With Mother’s Day coming this weekend I’ve seen a few posts this week giving Mother’s Day a pretty bad rap with arguments against consumerism or insensitivity to those who have lost mothers, or women who may long to be mothers and are yet to be, all of which are valid points.
When I first read a few of these posts though, I was pretty annoyed and I had to stop for a while and really figure out why I was letting it get to me. It wasn’t just because I am a mother. I agreed with a lot of the points.
- Yes, virtually EVERY holiday is hugely commercialized and encourages gross and greedy consumerism.
- Yes, we all know someone who grieves for their mother or for the children they do not have and we have a responsibility to show freely our love, support and sensitivity to those women.
- No, mothers are not inherently superior to other people on our planet.
- Yes, we should love and show our gratitude for our mothers every day of the year, not on one specific day only.
Can I argue though, that we’re villainizing the wrong thing? We are humans with a desire for ritual, tradition and extra reasons to open our hearts and show our love. We CAN choose to celebrate each other a little bit more on specific days without feeding into consumerism. I’m going to argue that there is positivity in the designation of a special day as a reminder to be grateful all year for the people in our lives. Holidays aren’t the problem.
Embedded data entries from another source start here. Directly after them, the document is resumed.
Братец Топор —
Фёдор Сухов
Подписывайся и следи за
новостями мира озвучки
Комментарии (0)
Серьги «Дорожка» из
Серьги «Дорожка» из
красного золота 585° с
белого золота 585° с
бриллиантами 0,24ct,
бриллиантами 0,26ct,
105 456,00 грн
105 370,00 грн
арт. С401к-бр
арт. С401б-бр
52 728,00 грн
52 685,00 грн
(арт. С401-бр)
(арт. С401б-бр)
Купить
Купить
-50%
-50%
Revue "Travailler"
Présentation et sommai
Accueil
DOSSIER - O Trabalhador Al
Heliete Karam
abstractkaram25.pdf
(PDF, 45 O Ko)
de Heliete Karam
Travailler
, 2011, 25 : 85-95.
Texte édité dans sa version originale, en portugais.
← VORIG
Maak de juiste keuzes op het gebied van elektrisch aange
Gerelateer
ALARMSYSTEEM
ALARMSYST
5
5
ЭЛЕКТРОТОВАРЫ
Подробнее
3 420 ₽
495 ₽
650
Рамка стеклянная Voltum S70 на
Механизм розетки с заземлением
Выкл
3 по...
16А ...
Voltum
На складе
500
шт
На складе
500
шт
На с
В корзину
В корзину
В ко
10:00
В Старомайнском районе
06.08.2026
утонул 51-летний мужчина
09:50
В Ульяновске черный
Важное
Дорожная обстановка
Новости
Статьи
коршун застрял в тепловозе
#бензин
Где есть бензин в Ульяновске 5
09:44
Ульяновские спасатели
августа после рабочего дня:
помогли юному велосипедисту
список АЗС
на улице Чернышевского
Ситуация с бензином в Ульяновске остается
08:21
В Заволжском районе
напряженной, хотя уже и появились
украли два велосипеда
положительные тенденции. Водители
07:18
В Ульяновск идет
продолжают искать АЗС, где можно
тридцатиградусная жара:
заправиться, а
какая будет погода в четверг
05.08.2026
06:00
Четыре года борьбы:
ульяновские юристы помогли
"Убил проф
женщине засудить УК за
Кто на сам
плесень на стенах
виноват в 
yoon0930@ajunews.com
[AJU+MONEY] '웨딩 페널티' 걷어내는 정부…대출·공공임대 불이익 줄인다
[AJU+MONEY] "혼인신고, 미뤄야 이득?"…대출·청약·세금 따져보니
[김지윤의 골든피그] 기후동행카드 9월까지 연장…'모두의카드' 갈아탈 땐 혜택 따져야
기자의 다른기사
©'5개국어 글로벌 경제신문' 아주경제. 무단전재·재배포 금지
Greed is the problem. Fear is the problem. Comparison is the problem. All of these are the thieves of joy.
We can choose to intentionally celebrate each other every year on our birthdays. We can choose to intentionally celebrate our fathers each year on Father’s Day, and our Mothers on Mother’s Day. We can choose to celebrate the Earth, teachers, veterans, the Solstice, LOVE, and freedom a little more intentionally with the gentle reminder of a day specifically designated for the celebration of each. We can do it by sending our thoughts of gratitude to the person, to God, to the universe. We can do it by handwritten notes, hugs, kisses, wildflowers, bonfires, feasts, rituals, dancing, or even a store bought gift. We can choose not to judge people who celebrate differently than we do, and choose to send out love and positive energy rather then comparison or condemnation.
This intentional celebration does not mean you are automatically demeaning everyone else who doesn’t fall into that category. Yes, there are people who do demean, judge, compare and condemn. We should not let them rob the holidays of the joy that we can assign to them. When did it become wrong to celebrate someone for something just because EVERYONE else didn’t have or wasn’t that “something.”
There are strong and wondrous women who are mothers. There are equally strong and wondrous women who are not and want more than anything to be or those who choose not to be mothers. All of these women are magically different and unique and I celebrate you all. We all have our own paths, our darkness, our struggles and challenges. We all have the choice to celebrate and support each other on our separate and collective paths, or to compare ourselves to others and condemn our differences.
Gabby Bernstein in “The Universe Has Your Back” explains that at the end of the day, the energy we are sending out is always manifesting one of two things. Fear or love. If our energy is negative, judgmental, angry, condemning or unforgiving we are manifesting fear. For me, celebrating mothers on Mother’s Day is manifesting love and choosing joy.
The motherhood passage is challenging, frightening, rewarding, transformative and shows the woman in the process more strength and love than she ever knew she previously had. I think we can all agree on that.
Celebrate your mother in whatever way manifests the most joy for you and choose love over fear.